Document passage
--------------------------------

Object Detection in Real-Time Systems

Object Detection is the task of detecting objects in an image. It may seem like an easy task for the humans but it’s quite complicated for the machines. You can look into more details at this blog. In computer vision, the measure of how well a particular algorithm is performing is done in the following way:

  • The algorithm outputs the type of object and a bounding box around that object.
  • The bounding box is compared against the ground truth using an IoU (Intersection over Union) criterion.
  • If the IoU > 0.5, the object is considered detected, otherwise it is considered a false positive.

Even though the criteria works perfectly well for object detection in still images, things get a little more tricky when it comes to video streams. A natural extension to the video streams is as follows:

  • Calculate number of detections on all the images in the video independently.
  • Simply accumulate the results for accuracy on the video stream.

Objects in video streams are repeated very often in consecutive frames since there is a limit on the speed of objects moving in the video. This introduces a redundancy in the object detection required. Therefore, system designers are able to skip frames or use weaker algorithms and still achieve reasonable accuracy. Therefore, when it comes to real-time systems for processing video streams, there are a number of factors which determine the efficacy of the system. The following analysis exposes some of these redundancies and provides a guide for choosing the right algorithms for a system designer. Consider the following examples:

1. The effect of randomness in the video : ENTROPY

Have a look at the following videos:

Fast moving people Slow moving people
High Entropy Image Sample Low Entropy Image Sample

As you would notice, people are moving much faster in the first video than the second video. This would mean that the detector would have to run faster in order to detect all the people in the first video. We quantify this using the following analysis. We plot a histogram of the number of frames in which a person is present.

High Entropy Video Low Entropy Video
Histogram for high entropy video Histogram for low entropy video

The histogram of the faster video has a much lower mean presence of pedestrians in the frame as compared to the slower video. To make this more clear, imagine the processing requirement for an application where the number of cars are being counted Vs one where the number of people are counted.

High Compute Requirement Low Compute Requirement
Scene with high compute requirement Scene with low compute requirement

2. Performance on limited resources : Resource-Contrained Operation

When the frame-wise accuracy is calculated, the time taken only matters for determining the throughput of the system. The consecutive images are assumed to be unrelated to each other. However, in a video stream, if more time is spent on one frame, the next frame has to be skipped since the stream has to be processed in real-time. This results in lesser people being detected in the stream if the algorithm takes too much time to execute on a certain frame. In isolation from time, following is the comparison of accuracy for different neural network based object-detectors:

Algorithm mAP (Mean Average Precision)

--------------------------------

What is being asked
Repeat the part of the object detection article that starts with "As you would" and goes on through "person is present.".

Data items
--------------------------------

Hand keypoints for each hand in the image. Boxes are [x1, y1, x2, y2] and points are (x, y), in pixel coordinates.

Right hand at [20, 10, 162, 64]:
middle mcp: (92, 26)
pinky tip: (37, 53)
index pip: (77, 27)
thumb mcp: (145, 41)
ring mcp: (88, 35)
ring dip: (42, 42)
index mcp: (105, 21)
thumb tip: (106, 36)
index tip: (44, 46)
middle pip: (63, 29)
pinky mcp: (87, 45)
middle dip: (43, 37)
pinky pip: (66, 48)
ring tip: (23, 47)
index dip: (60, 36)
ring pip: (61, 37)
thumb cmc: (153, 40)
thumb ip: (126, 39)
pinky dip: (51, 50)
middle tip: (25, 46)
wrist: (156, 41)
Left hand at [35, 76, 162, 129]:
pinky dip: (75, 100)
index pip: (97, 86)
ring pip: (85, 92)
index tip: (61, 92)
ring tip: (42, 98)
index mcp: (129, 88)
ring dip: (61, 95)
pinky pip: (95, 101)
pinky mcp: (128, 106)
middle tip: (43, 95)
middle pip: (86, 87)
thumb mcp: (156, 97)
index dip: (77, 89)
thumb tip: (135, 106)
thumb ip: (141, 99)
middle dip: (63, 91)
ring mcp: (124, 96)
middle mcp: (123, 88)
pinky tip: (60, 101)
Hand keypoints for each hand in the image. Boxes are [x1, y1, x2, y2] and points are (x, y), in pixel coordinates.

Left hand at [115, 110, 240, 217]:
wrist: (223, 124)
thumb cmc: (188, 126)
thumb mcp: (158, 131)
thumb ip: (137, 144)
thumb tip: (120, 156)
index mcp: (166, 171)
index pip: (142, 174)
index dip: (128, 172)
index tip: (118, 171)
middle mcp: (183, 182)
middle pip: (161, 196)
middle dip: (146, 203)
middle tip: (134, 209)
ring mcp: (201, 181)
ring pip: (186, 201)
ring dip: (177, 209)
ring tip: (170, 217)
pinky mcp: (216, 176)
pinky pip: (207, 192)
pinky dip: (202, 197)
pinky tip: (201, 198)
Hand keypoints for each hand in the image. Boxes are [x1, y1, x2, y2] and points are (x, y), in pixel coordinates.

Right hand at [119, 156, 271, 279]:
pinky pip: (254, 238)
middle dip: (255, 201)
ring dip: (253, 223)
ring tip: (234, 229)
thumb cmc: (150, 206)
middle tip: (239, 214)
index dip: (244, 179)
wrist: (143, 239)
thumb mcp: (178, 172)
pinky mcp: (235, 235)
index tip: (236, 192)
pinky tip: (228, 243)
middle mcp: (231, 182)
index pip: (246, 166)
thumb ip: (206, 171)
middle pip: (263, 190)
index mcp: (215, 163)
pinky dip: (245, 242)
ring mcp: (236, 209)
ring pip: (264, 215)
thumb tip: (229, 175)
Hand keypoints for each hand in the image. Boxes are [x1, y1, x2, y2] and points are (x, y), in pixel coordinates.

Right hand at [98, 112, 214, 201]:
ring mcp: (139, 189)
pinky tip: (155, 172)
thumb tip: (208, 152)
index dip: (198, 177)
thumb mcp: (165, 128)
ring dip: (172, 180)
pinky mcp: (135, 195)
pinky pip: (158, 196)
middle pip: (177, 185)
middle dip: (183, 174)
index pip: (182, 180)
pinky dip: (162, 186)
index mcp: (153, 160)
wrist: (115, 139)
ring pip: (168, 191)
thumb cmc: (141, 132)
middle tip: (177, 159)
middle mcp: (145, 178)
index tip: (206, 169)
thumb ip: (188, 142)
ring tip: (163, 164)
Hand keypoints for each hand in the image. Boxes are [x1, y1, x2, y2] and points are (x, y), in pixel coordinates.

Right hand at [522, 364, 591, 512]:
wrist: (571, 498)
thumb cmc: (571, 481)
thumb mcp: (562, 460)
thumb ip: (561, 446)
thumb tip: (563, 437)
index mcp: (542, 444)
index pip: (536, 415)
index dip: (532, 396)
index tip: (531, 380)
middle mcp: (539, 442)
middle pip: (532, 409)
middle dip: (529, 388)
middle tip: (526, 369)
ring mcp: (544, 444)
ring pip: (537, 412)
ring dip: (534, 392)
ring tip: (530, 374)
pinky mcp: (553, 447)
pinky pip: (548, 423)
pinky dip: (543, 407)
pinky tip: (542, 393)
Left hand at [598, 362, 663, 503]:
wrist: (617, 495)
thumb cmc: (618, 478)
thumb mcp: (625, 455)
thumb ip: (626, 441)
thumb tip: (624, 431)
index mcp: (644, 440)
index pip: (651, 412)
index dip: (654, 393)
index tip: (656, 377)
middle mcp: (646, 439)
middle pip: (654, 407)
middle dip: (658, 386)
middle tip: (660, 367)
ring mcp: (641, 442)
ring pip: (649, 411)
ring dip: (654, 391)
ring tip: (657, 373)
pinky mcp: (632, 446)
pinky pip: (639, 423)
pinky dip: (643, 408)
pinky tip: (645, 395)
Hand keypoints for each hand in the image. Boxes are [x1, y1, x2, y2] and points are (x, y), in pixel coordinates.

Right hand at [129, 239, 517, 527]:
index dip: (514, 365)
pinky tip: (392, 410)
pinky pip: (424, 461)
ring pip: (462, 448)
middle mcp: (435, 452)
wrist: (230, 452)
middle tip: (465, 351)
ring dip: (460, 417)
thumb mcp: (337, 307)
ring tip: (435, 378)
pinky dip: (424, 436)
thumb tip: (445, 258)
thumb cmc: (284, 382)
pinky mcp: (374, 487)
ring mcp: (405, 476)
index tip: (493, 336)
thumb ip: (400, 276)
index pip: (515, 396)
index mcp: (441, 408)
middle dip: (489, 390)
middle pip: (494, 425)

--------------------------------

Task output
As you would notice, people are moving much faster in the first video than the second video. This would mean that the detector would have to run faster in order to detect all the people in the first video. We quantify this using the following analysis. We plot a histogram of the number of frames in which a person is present.